# SOURCE DOCUMENT
•••

Proposing this book during the joyful, cheerful, and lighthearted Christmas holiday period is like finding your ex in bed during your honeymoon. If you truly believe in the tons of vile optimism that surround us these days, then feel free to tell me to go to hell without any problems. I might ruin the atmosphere for you.

The threats to humanity invented on paper and film often take on strange forms: a meteorite rushing, a volcano belching, atoms dancing, lethal viruses being born and growing out of control, aliens shooting on roller coasters, thirsty vampires, planets aligning, the apocalypse. There is a common denominator in all this potpourri of more or less inspired fantasy. Whatever the danger to mankind, it must be something incredible. Something unimaginable.

The reason is clear: because according to the law of contrast, the more seemingly invincible the adversary to defeat, the more it demonstrates the strength of our society founded on obese pillars that, damn it, aren't so easy to uproot.

Streets full of excrement, avoiding them has become impossible. Stray dogs eat bodies in various stages of decomposition. Decay has taken over the atmosphere above the city, and the stale air of a house, like an intoxicating and precious fragrance, is to be preserved most jealously. There are no sounds of machinery, transport, or communication. There is no longer a state with its laws to respect, no army to fear, and not even any citizens to converse with. Names no longer make sense, nor do education, schooling, and books. With rhetoric, with fundamental rights and the constitution; yes, with those bricks costing millennia and liters of blood, now people wipe their asses on the street after spraying a bit of diarrhea.

We go back to being animals. The doctor does so more slowly and with many regrets, the thief at a much faster pace. But that's the path, and to survive, man adapts, realizing that almost everything he possessed and considered indispensable was, in reality, useless. He thought he had everything and had not understood the fragility of his life. To make them like this; cold-blooded killers, animals who fornicate for a piece of stale bread, it didn't take atomic bombs, meteorites, or Godzilla. It's terrifying, the image of the grass continuing to grow lush on the nearby lawn and knowing that the plants bear fruits no one collects. The world isn't dying; only we are.

A barrier of dense milk in front of the eyes to show all the limits of contemporary society. Precisely because the threat does not take on the features of the unfathomable, of extreme fantasy, this essay is distressing. I didn't think it possible, but it is even more so than "The Road" by Cormac. This work by Saramago is a meticulous and lucid treatise that examines a hypothesis that is by no means science fiction. It particularly hurts because the consequences are tremendously logical, with no apparent slip-ups that fuel the plot.

•••

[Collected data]
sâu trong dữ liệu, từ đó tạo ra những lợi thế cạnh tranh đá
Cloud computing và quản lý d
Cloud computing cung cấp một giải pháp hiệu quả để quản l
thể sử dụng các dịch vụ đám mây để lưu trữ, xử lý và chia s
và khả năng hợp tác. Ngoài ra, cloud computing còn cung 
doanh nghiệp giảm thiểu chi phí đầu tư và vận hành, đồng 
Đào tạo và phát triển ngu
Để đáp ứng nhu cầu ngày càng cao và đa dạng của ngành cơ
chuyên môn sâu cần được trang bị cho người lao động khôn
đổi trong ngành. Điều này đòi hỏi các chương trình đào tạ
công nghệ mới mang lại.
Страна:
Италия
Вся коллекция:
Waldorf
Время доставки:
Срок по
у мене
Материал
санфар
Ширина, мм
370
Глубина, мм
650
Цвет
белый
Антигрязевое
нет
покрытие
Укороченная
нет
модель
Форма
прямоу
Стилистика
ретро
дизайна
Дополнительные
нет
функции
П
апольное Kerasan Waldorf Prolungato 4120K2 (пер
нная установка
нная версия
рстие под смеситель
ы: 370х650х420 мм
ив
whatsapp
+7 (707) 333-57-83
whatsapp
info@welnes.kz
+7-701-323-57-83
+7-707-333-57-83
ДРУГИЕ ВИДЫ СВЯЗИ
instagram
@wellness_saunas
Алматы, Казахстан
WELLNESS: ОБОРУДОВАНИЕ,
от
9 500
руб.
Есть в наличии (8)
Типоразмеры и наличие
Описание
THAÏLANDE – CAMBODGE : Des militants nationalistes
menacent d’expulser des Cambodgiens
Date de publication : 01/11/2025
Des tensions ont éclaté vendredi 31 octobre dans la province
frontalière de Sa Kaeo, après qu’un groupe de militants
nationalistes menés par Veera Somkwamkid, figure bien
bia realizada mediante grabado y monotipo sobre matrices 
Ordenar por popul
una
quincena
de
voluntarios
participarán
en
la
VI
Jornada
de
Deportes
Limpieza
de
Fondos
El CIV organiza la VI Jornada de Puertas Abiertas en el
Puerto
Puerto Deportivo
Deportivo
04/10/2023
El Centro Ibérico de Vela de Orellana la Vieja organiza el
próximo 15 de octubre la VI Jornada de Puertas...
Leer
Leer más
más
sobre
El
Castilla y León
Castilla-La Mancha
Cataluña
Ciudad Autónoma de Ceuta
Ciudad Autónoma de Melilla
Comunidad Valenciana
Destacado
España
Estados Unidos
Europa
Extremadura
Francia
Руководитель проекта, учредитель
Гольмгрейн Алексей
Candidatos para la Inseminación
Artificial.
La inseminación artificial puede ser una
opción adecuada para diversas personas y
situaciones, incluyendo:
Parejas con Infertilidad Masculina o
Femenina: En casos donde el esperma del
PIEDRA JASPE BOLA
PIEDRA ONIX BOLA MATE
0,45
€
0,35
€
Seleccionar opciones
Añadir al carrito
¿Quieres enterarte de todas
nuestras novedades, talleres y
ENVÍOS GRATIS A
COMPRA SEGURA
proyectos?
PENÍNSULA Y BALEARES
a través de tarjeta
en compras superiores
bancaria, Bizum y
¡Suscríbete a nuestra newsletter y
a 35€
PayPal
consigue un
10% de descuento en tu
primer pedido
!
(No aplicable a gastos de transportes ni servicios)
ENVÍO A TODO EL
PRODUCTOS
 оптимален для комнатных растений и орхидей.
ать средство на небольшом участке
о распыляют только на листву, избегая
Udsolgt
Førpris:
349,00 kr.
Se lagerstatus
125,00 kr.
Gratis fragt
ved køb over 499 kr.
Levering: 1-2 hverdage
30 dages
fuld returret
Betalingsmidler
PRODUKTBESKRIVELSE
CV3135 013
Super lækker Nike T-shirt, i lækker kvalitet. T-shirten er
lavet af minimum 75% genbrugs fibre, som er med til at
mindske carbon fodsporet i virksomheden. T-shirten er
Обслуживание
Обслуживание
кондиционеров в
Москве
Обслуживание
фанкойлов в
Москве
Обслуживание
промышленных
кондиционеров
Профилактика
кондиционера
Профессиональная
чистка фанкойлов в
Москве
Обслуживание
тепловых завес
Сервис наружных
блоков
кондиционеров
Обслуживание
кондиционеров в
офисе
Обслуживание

•••

# YOUR ASSIGNMENT
Summarize the book review above in two sentences.

# YOUR RESPONSE
The review describes a work by Saramago in which no meteorite, atomic bomb or Godzilla is needed: the streets fill with excrement, the state and its laws disappear, and people go back to being animals to survive. The reviewer finds it even more distressing than "The Road" by Cormac because the threat does not take on the features of the unfathomable and its consequences are tremendously logical.